Real myths inevitably free themselves from the wills of their creators and live lives of their own, and this would also prove true of Guernica. After an exhibition tour of the United States in 1939, the painting remained at MoMA. Picasso declared in 1969 that it would not return to Spain until the country had once again become a republic. In 1970, in response to the mass murder of Vietnamese civilians at Mỹ Lai by American troops, more than two hundred members of The Art Workers' Coalition and the Artists and Writers Protest called on Picasso to have Guernica removed from display at MoMA. So long as Guernica remained in the museum, their argument ran, it would allow the American establishment to hypocritically empathise with the tragedy of others whilst ignoring their own crimes. Artists set up posters with photographs of victims of the Mỹ Lai massacre alongside Guernica, and even organised a memorial service for the murdered children in front of the painting.

In 1974, the artist Tony Shafrazi spray-painted the phrase “Kill lies all” on Guernica—he did so, he claimed, to ensure the painting did not become a historical relic and remained relevant. In her Guernica 911 (2003), Sophie Matisse coloured Picasso’s black-and-white composition, grimly mocking the repeated runs of footage from the Twin Towers tragedy in television video reports. Vasco Gargalo, in Alepponica (2016) “released” Guernica from ambiguity by adding many clear political symbols to it. Street demonstrators used fragments of Guernica on their posters, protesting the war in Iraq and the bombing of Aleppo. The story of Guernica continues before our eyes...

Further reading on Guernica:

Otto J. Brendel, “Classic and Non-classic elements in Picasso’s Guernica,” in From Sophocles to Picasso, the Present-day Vitality of the Classical Tradition, ed. Whitney J. Oates (Bloomington: Indiana University Press, 1962).

On Guernica’s place in the history of war-art: Werner Hofmann, “Picasso’s ‘Guernica’ in its Historical Context,” Artibus et Historiae 4, No. 7 (1983): 141–69.

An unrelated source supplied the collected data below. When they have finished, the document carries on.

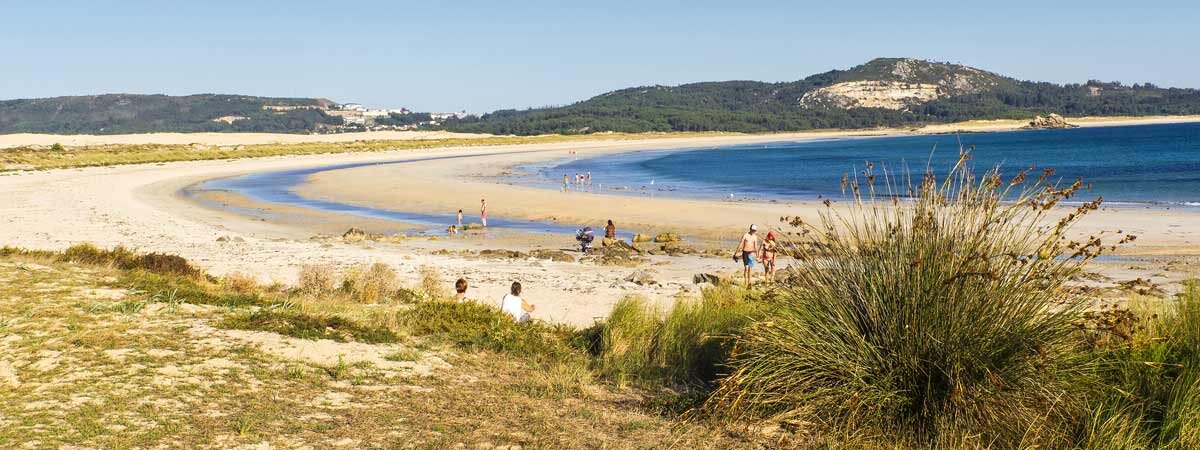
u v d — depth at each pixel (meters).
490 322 10.11
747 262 18.52
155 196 51.22
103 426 5.59
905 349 5.80
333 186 60.69
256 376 7.10
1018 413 5.45
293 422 5.92
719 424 6.07
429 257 24.78
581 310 15.22
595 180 69.44
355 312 11.18
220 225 35.06
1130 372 5.68
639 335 9.15
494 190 54.75
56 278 11.64
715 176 74.56
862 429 5.74
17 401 6.06
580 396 7.15
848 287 6.22
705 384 7.79
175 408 6.07
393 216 40.66
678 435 5.92
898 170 77.75
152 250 24.66
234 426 5.73
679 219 36.09
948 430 5.46
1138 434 5.29
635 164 100.25
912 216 6.07
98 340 7.96
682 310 9.28
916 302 5.77
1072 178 59.06
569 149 156.75
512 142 186.12
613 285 18.92
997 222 5.92
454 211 42.44
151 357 7.46
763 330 6.41
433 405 6.56
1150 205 36.88
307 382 7.04
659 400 6.87
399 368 7.75
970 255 5.63
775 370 6.21
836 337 6.04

On Guernica and surrealism: Carlo Ginzburg, “The Sword and the Lightbulb: A Reading of Guernica,” in Disturbing Remains: Memory, History, and Crisis in the Twentieth Century, ed. Michael S. Roth and Charles G. Salas (Los Angeles: Getty Research Institute, 2001). The article was first published as part of Ginzberg’s book, Paura, reverenza, terrore. Cinque saggi di iconografia politica, which went on to be translated into many languages, and which includes an article on the history of the pointing gesture in painting and posters.

On the meanings of individual visual metaphors in Guernica: Rachel Wischnitzer, “Picasso’s ‘Guernica’. A Matter of Metaphor.,” Artibus et Historiae 6, No. 12 (1985): 153–172.

On the figures of the bull and horse: Carla Gottlieb, “The Meaning of Bull and Horse in Guernica,” Art Journal 24, No. 2 (Winter 1964–1965): 106–112.

On the myth of the Minotaur in Picasso: Elinor W. Gadon, “Picasso and the Minotaur,” India International Centre Quarterly 30, No. 1 (Summer 2003): 20–29.